When OMB wrote its new guidance, it only chose to use four of the much more complete set of Privacy Act standards to apply to the commercial databases in the Do Not Pay Initiative. (The four standards OMB used were that records must be accurate, up-to-date, relevant, and complete). OMB should not have cherry-picked some privacy standards while leaving others behind. At the earliest opportunity, OMB needs to expand the privacy standards for the Do Not Pay Initiative to require that participating commercial databases comply fully with all Fair Information Practices, including collection limitation, data quality, purpose specification, use limitation, security safeguards, openness, access and correction rights, and accountability. It is especially important that data subjects have meaningful, timely, and effective access and correction rights to any commercial databases used by federal agencies.
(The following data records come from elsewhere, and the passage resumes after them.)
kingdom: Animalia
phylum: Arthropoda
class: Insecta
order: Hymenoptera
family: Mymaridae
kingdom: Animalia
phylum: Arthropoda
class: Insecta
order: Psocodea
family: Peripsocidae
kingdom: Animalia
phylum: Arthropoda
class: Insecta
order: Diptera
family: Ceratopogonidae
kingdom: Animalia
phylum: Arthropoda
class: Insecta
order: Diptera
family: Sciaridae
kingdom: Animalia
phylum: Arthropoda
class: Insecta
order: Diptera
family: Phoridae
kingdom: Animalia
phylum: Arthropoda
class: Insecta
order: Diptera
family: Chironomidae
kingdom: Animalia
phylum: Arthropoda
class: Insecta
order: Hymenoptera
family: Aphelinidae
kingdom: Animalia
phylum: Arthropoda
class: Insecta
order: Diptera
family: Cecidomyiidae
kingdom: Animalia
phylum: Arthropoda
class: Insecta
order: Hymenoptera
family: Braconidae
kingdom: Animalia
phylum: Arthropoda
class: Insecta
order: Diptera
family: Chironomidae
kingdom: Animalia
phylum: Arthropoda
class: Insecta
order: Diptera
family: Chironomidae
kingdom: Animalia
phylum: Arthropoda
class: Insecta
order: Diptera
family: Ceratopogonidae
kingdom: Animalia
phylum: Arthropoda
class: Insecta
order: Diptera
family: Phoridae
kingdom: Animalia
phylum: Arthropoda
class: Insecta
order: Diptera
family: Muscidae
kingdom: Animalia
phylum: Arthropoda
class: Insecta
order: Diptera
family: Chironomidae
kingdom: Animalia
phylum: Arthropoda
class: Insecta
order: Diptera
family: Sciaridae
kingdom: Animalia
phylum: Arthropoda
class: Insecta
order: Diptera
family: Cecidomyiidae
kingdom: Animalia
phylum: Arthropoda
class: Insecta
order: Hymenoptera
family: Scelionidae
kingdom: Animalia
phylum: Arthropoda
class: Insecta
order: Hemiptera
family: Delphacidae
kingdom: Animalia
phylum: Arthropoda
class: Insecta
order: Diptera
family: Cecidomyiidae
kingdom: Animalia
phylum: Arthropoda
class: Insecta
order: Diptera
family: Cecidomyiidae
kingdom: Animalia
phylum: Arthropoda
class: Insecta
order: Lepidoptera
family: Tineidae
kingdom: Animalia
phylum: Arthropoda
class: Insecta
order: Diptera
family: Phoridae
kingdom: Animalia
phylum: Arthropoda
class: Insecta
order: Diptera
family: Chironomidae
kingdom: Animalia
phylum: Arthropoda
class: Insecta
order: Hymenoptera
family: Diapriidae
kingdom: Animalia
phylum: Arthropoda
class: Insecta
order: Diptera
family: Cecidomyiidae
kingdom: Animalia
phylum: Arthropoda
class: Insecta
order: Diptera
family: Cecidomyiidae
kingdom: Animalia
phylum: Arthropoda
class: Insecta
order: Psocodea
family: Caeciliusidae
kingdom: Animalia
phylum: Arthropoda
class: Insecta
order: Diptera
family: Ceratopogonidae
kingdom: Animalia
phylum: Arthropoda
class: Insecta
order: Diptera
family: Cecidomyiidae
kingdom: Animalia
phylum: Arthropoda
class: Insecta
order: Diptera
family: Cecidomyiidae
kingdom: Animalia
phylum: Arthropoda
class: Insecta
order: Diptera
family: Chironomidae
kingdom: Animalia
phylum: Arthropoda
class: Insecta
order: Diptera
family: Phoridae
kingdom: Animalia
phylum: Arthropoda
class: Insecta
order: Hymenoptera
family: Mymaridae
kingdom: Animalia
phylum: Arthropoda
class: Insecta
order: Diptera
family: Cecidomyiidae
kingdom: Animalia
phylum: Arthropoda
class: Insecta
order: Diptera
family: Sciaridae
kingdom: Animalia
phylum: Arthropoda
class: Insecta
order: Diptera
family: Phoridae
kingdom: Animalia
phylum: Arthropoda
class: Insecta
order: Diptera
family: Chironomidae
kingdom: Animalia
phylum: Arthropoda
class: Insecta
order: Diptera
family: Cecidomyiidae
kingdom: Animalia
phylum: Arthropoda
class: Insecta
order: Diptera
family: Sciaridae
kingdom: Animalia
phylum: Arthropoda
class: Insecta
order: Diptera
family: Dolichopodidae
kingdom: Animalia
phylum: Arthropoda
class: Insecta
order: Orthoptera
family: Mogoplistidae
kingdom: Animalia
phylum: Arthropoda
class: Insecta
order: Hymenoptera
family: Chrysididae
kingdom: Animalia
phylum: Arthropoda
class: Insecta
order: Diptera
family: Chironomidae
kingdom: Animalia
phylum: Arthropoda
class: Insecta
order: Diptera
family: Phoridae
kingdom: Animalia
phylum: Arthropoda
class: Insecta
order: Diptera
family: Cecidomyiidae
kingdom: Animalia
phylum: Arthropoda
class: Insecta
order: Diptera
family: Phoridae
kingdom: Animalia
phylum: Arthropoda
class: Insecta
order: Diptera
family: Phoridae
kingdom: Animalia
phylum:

OMB should take steps to expand the privacy standards at the earliest possible opportunity following a reasonable test of the new Do Not Pay procedures.
If the additional standards are not applied, then it could lead to a significant long-term weakening of privacy standards in government databases. A substantial reduction in privacy protections could be substituted as a new norm, which would be a negative consequence of truncating these protections in the long term.
Another issue in the OMB guidance is the allowance of a 6-month pilot period where the new rules do not apply. Currently, The Work Number is being used within this pilot program. Therefore, the information of the millions of people in this database is being tested and is available for viewing, although it is not supposed to be used for adverse actions during this period. The first substantive test of the new OMB guidance will be how the US Treasury and other participants in the Do Not Pay Initiative apply the guidance to The Work Number as it moves out of the pilot phase.
Before permanent use of The Work Number database can happen, the OMB requirements call for public notice and comment. This is another novel feature of the OMB privacy standards for the Do Not Pay Initiative. OMB should provide ample and prominent public notice and comment opportunity. The public notice should include full documentation about the accuracy, timeliness, relevance, and completeness of The Work Number. An independent audit of The Work Number’s compliance with these data standards would be especially useful. In addition, all of the data fields maintained by The Work Number must be published to allow the public to evaluate whether any of the data reflects on the exercise of First Amendment rights.
If the privacy protections OMB established are effective, it will be an important step forward. At least in the Do Not Pay Initiative, people would have more ability to challenge the information coming from databases such as The Work Number and get redress from problems when they occur. If the OMB guidance was then taken up widely across the federal government and by state governments, the result could be better quality commercial databases for use by governments and by others. There would be fewer errors, less fraud, less government waste, more redress for individuals, and a higher overall standard of modern fair information practices would be set. Data could be used in a fair way that helps, not hurts, people.